Almost 85% of the meta-analyses in our study included a statement of competing interests, with the vast majority reporting the absence of any conflict. The pharmaceutical industry is commonly associated with major sources of potential conflicts of interest [40]. It is important to be aware of other origins of potential conflicts of interest [41]. Although implicit bias (also called unconscious bias) is commonly associated with negative evaluation of a person or group (e.g., gender or racial bias) [42], positively exaggerated and overstated evaluations might come from an implicit bias [43]. Being a member of a guild, which could be among the origins of an implicit bias when evaluating the role of those professionals, is rarely declared as a potential conflict of interest. In our study, 63% of the pooled estimates were favourable to the pharmacists’ intervention. We identified several significant associations between poor reporting or conduct indicators and positive conclusions about the impact of pharmacist’s intervention.

This systematic review demonstrates the importance of editors and peer-reviewers further increasing requirements beyond merely mentioning complying with PRISMA and Cochrane recommendations. Early (a priori) registration of the protocol in registry should be a mandatory requirement for publication.
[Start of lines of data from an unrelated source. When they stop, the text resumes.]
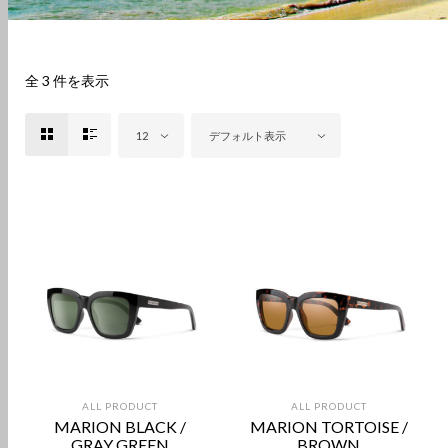
全 3 件を表示
12
デフォルト表示
ALL PRODUCT
ALL PRODUCT
MARION BLACK /
MARION TORTOISE /
GRAY GREEN
BROWN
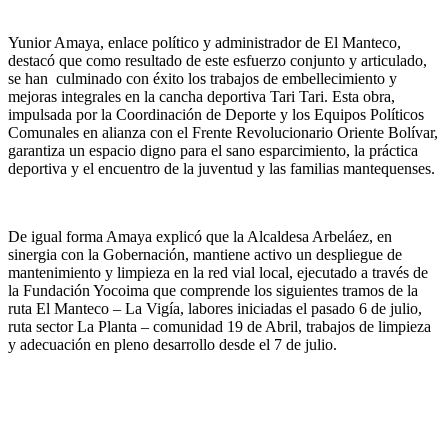
‎​Yunior Amaya, enlace político y administrador de El Manteco,
destacó que como resultado de este esfuerzo conjunto y articulado,
se han culminado con éxito los trabajos de embellecimiento y
mejoras integrales en la cancha deportiva Tari Tari. Esta obra,
impulsada por la Coordinación de Deporte y los Equipos Políticos
Comunales en alianza con el Frente Revolucionario Oriente Bolívar,
garantiza un espacio digno para el sano esparcimiento, la práctica
deportiva y el encuentro de la juventud y las familias mantequenses.
‎De igual forma Amaya explicó que la Alcaldesa Arbeláez, en
sinergia con la Gobernación, mantiene activo un despliegue de
mantenimiento y limpieza en la red vial local, ejecutado a través de
la Fundación Yocoima que comprende los siguientes tramos de la ‎​
ruta El Manteco – La Vigía, labores iniciadas el pasado 6 de julio, ‎​
ruta sector La Planta – comunidad 19 de Abril, trabajos de limpieza
y adecuación en pleno desarrollo desde el 7 de julio.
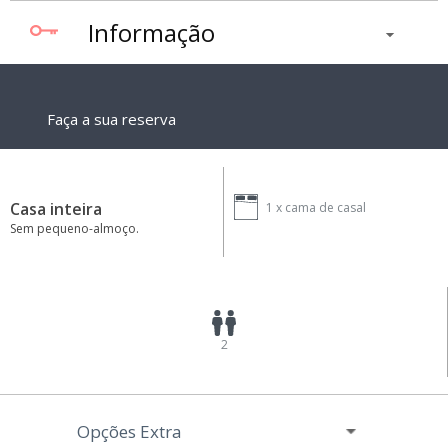
Informação
Faça a sua reserva
Casa inteira
1 x
cama de casal
Sem pequeno-almoço.
2
Opções Extra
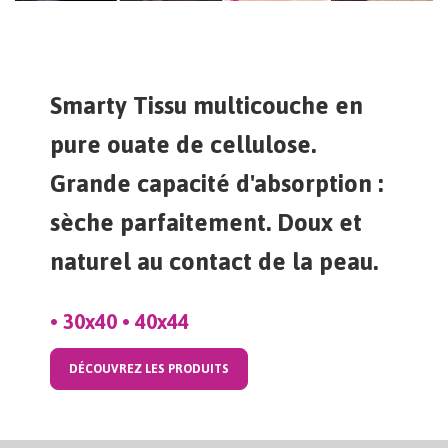
Smarty Tissu multicouche en
pure ouate de cellulose.
Grande capacité d'absorption :
sèche parfaitement. Doux et
naturel au contact de la peau.
• 30x40 • 40x44
DÉCOUVREZ LES PRODUITS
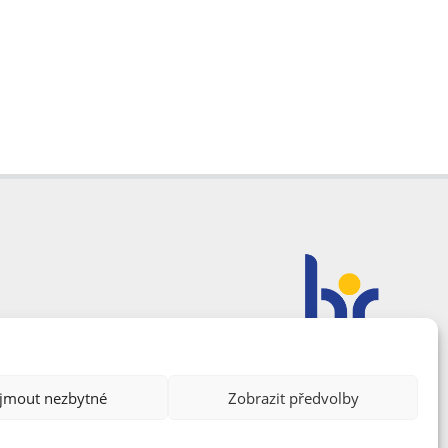
ijmout nezbytné
Zobrazit předvolby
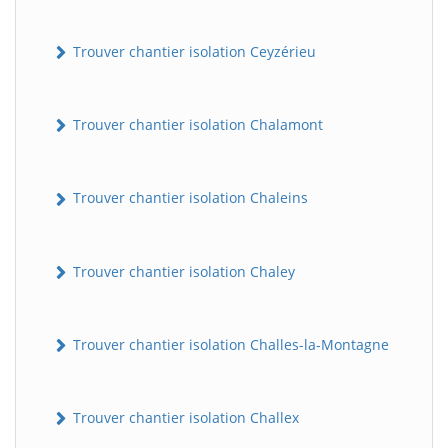
Trouver chantier isolation Ceyzérieu
Trouver chantier isolation Chalamont
Trouver chantier isolation Chaleins
Trouver chantier isolation Chaley
Trouver chantier isolation Challes-la-Montagne
Trouver chantier isolation Challex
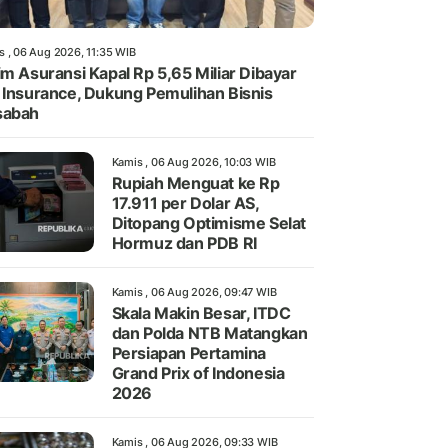
s , 06 Aug 2026, 11:35 WIB
im Asuransi Kapal Rp 5,65 Miliar Dibayar
 Insurance, Dukung Pemulihan Bisnis
sabah
Kamis , 06 Aug 2026, 10:03 WIB
Rupiah Menguat ke Rp
17.911 per Dolar AS,
Ditopang Optimisme Selat
Hormuz dan PDB RI
Kamis , 06 Aug 2026, 09:47 WIB
Skala Makin Besar, ITDC
dan Polda NTB Matangkan
Persiapan Pertamina
Grand Prix of Indonesia
2026
Kamis , 06 Aug 2026, 09:33 WIB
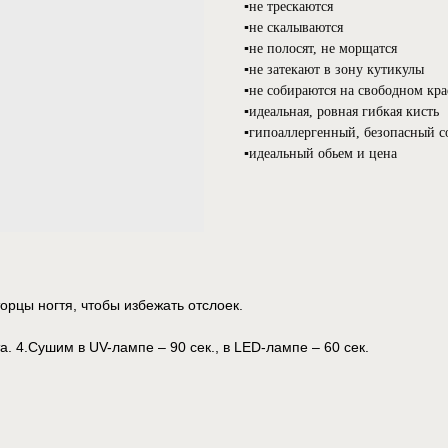
▪️не трескаются
▪️не скалываются
▪️не полосят, не морщатся
▪️не затекают в зону кутикулы
▪️не собираются на свободном кра
▪️идеальная, ровная гибкая кисть
▪️гипоаллергенный, безопасный с
▪️идеальный обьем и цена
орцы ногтя, чтобы избежать отслоек.
. 4.Сушим в UV-лампе – 90 сек., в LED-лампе – 60 сек.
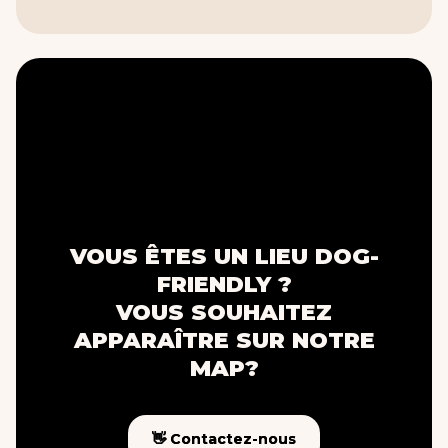
VOUS ÊTES UN LIEU DOG-
FRIENDLY ?
VOUS SOUHAITEZ
APPARAÎTRE SUR NOTRE
MAP?
👋 Contactez-nous
👋 Contactez-nous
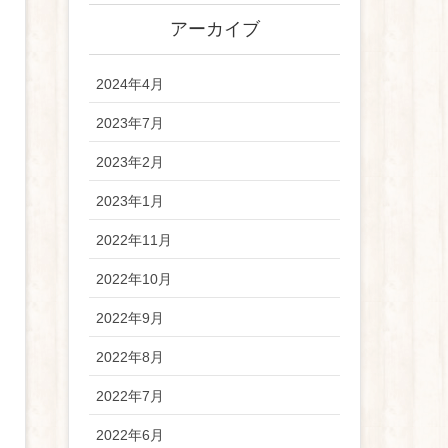
アーカイブ
2024年4月
2023年7月
2023年2月
2023年1月
2022年11月
2022年10月
2022年9月
2022年8月
2022年7月
2022年6月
PROSPERO (https://www.crd.york.ac.uk/PROSPERO/) is one of the commonly used registries for health and social care systematic reviews, although registration is limited to systematic reviews that report health outcomes, a factor that may limit its interest. Other healthcare professionals have created field-specific registries like PEDro (https://www.pedro.org.au/). Reproducibility should also be a major objective for editors and peer-reviewers [44]. Providing as online supplementary material the complete search strategy for all the databases used and a spreadsheet with all the retrieved articles detailing the reason for exclusion should also be a requirement for the submission. Moreover, raw data used to compute the effect size measures should also be available to avoid errors in calculations [45] or effect size measures with unclear primary data [46]. Finally, meta-analyses should be conducted by trained unbiased personnel using only the highest quality standards, which should include sensitivity and subgroup analyses to explore the causes of heterogeneity. Furthermore, the prediction interval should always be reported to account for the heterogeneity in the pooled effect size measure.

Limitations

As with any systematic review, our study has some limitations. Search strategies may not retrieve all the relevant literature in the field, although we did not identify any additional meta-analysis in our manual search. We attempted to be language inclusive, but we had to exclude two meta-analyses (in Chinese) due to the limited language capacity of the research team. The final methodological quality of meta-analysis can be influenced by several variables. We evaluated different items that were considered as most important to be reported by authors of systematic reviews; however, further variables could be investigated.

Conclusion

Our map of characteristics of meta-analyses published about pharmacy services demonstrated several weaknesses related to poor reporting and poor conduction that was slightly associated with intervention efficacy overestimation. Weak conclusions were more frequent in studies that favoured the pharmacist’s interventions. Journal editors and peer-reviewers should consistently apply reporting guideline checklists and other conduct requirements to ensure the quality of the evidence published as meta-analyses.